Davy leaned against the table. “Well, she does like men doing things for her. But I don’t think so. It’s not her MO.”

“He seemed fairly serious, so I flew up,” Simon said virtuously.

“You were bored so you flew up,” Davy said. “And what are you planning on doing, now that you’re here? Because I don’t have time to entertain you, even if you did pay my rent.”

“I thought I’d visit some old haunts-”

“Like the jail?”

“-and then see if you needed any help later with-”

“No,” Davy said.

“Solely in an advisory capacity,” Simon said.

“You get caught again, they’ll throw away the key.
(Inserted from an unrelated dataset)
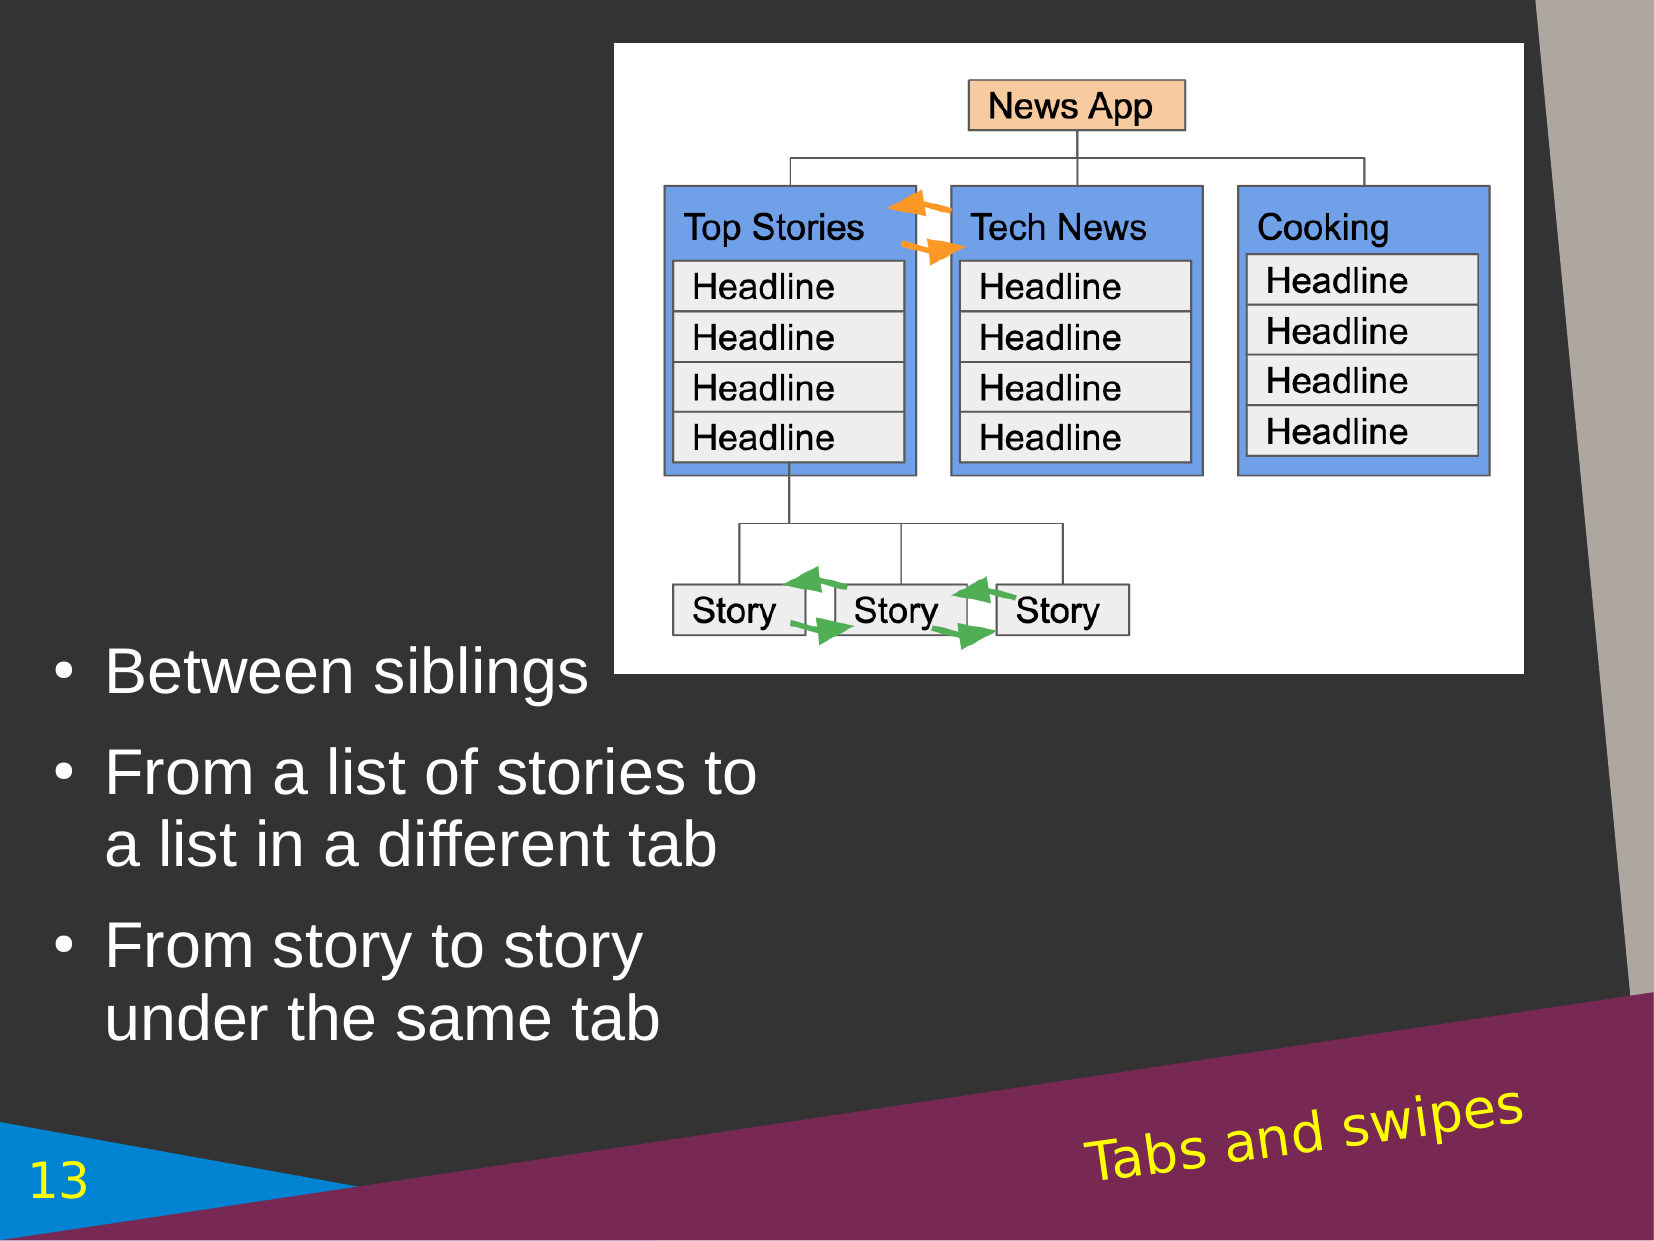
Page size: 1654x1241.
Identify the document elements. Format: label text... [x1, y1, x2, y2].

And as much as you annoy me, having this conversation on a phone looking at you in an orange jumpsuit would be worse.”

“Are you going to break in again?” Simon said, his voice serious.

“Yes,” Davy said. “I don’t want to, but there are still things in there I need. But not right away. I shot off my mouth to Clea and got her all worked up. I’m going to have to wait a couple of days until she’s distracted with something else.”

“You’re going to need me,” Simon said.

“Maybe for the burglary,” Davy said. “But not on site. You can advise from Miami.”

“And leave Louise?” Simon said.

Davy heard a sound from the doorway and turned to see Eve, blonde, blue-eyed, and fresh-scrubbed in a pink T-shirt that made her look younger than her daughter.

“Morning, Eve,” he said, smiling at her. “This is my friend Simon.”

“Oh.” Eve looked up at Simon and blushed and turned away. “Welcome to Columbus.”

“Thank you.” Simon smiled back at her, avuncular. “It’s a beautiful city.”

“ German Village is nice,” Eve said, a little inanely. She took a muffin from the bag and retreated to the door. “Have a nice stay,” she said over her shoulder.